» **SUPPLIED INFORMATION**:
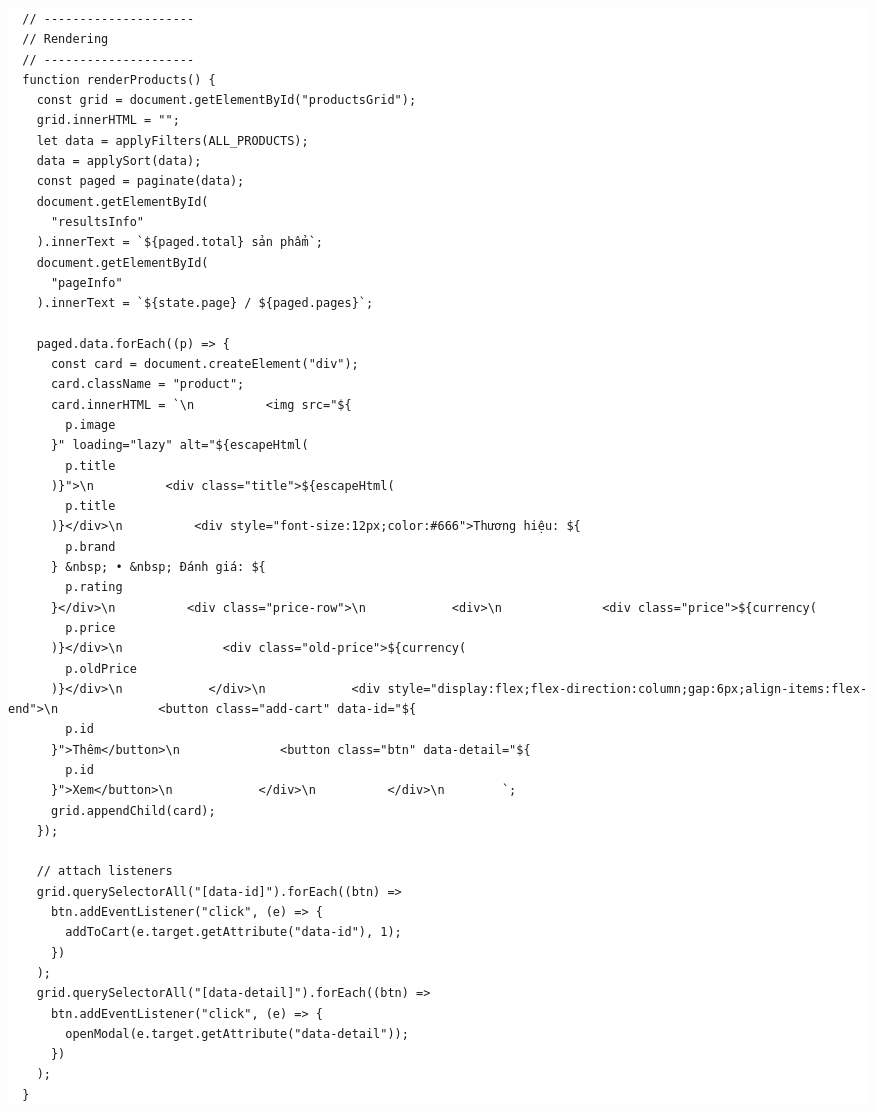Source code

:       // ---------------------
      // Rendering
      // ---------------------
      function renderProducts() {
        const grid = document.getElementById("productsGrid");
        grid.innerHTML = "";
        let data = applyFilters(ALL_PRODUCTS);
        data = applySort(data);
        const paged = paginate(data);
        document.getElementById(
          "resultsInfo"
        ).innerText = `${paged.total} sản phẩm`;
        document.getElementById(
          "pageInfo"
        ).innerText = `${state.page} / ${paged.pages}`;

        paged.data.forEach((p) => {
          const card = document.createElement("div");
          card.className = "product";
          card.innerHTML = `\n          <img src="${
            p.image
          }" loading="lazy" alt="${escapeHtml(
            p.title
          )}">\n          <div class="title">${escapeHtml(
            p.title
          )}</div>\n          <div style="font-size:12px;color:#666">Thương hiệu: ${
            p.brand
          } &nbsp; • &nbsp; Đánh giá: ${
            p.rating
          }</div>\n          <div class="price-row">\n            <div>\n              <div class="price">${currency(
            p.price
          )}</div>\n              <div class="old-price">${currency(
            p.oldPrice
          )}</div>\n            </div>\n            <div style="display:flex;flex-direction:column;gap:6px;align-items:flex-end">\n              <button class="add-cart" data-id="${
            p.id
          }">Thêm</button>\n              <button class="btn" data-detail="${
            p.id
          }">Xem</button>\n            </div>\n          </div>\n        `;
          grid.appendChild(card);
        });

        // attach listeners
        grid.querySelectorAll("[data-id]").forEach((btn) =>
          btn.addEventListener("click", (e) => {
            addToCart(e.target.getAttribute("data-id"), 1);
          })
        );
        grid.querySelectorAll("[data-detail]").forEach((btn) =>
          btn.addEventListener("click", (e) => {
            openModal(e.target.getAttribute("data-detail"));
          })
        );
      }
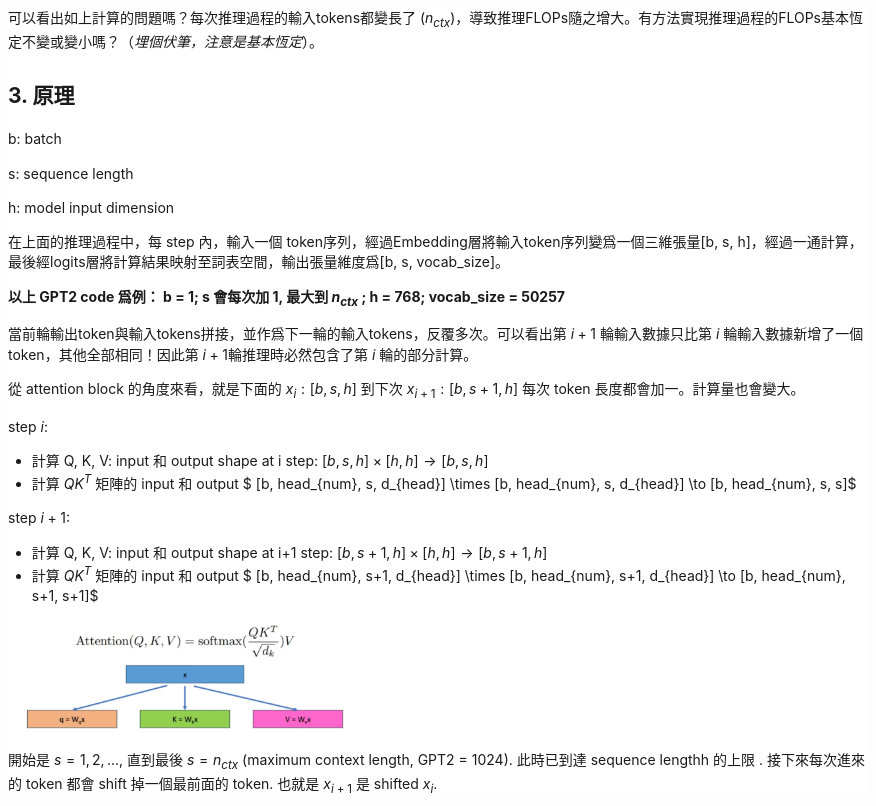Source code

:可以看出如上計算的問題嗎？每次推理過程的輸入tokens都變長了 ($n_{ctx}$)，導致推理FLOPs隨之增大。有方法實現推理過程的FLOPs基本恆定不變或變小嗎？（*埋個伏筆，注意是基本恆定*）。



## 3. 原理

b: batch

s: sequence length

h: model input dimension

在上面的推理過程中，每 step 內，輸入一個 token序列，經過Embedding層將輸入token序列變爲一個三維張量[b, s, h]，經過一通計算，最後經logits層將計算結果映射至詞表空間，輸出張量維度爲[b, s, vocab_size]。

**以上 GPT2 code 爲例： b = 1;  s 會每次加 1, 最大到 $n_{ctx}$ ;  h = 768;  vocab_size = 50257**

當前輪輸出token與輸入tokens拼接，並作爲下一輪的輸入tokens，反覆多次。可以看出第 $i+1$ 輪輸入數據只比第 $i$ 輪輸入數據新增了一個token，其他全部相同！因此第 $i+1$輪推理時必然包含了第 $i$ 輪的部分計算。

從 attention block 的角度來看，就是下面的 $x_i : [b, s, h]$  到下次 $x_{i+1} : [b, s+1, h]$  每次 token 長度都會加一。計算量也會變大。

step $i$:

* 計算 Q, K, V:   input 和 output shape at i step:  $[b, s, h] \times [h, h] \to  [b, s, h]$  
* 計算 $Q K^T$  矩陣的 input 和 output $ [b, head_{num}, s, d_{head}] \times [b, head_{num}, s, d_{head}] \to [b, head_{num}, s, s]$

step $i+1$:

* 計算 Q, K, V:   input 和 output shape at i+1 step:  $[b, s+1, h] \times [h, h] \to  [b, s+1, h]$  
* 計算 $Q K^T$  矩陣的 input 和 output $ [b, head_{num}, s+1, d_{head}] \times [b, head_{num}, s+1, d_{head}] \to [b, head_{num}, s+1, s+1]$



<img src="/media/image-20231029190338478.png" alt="image-20231029190338478" style="zoom: 33%;" />

開始是 $s=1, 2, ...$, 直到最後 $s = n_{ctx}$ (maximum context length, GPT2 = 1024).   此時已到達 sequence lengthh 的上限 .  接下來每次進來的 token 都會 shift 掉一個最前面的 token.   也就是 $x_{i+1}$ 是 shifted $x_i$.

» **WHAT THE TASK REQUIRES**: Work through the records line by line and tally those with the word "head". Report only the total.

» **EXPECTED ANSWER**: 2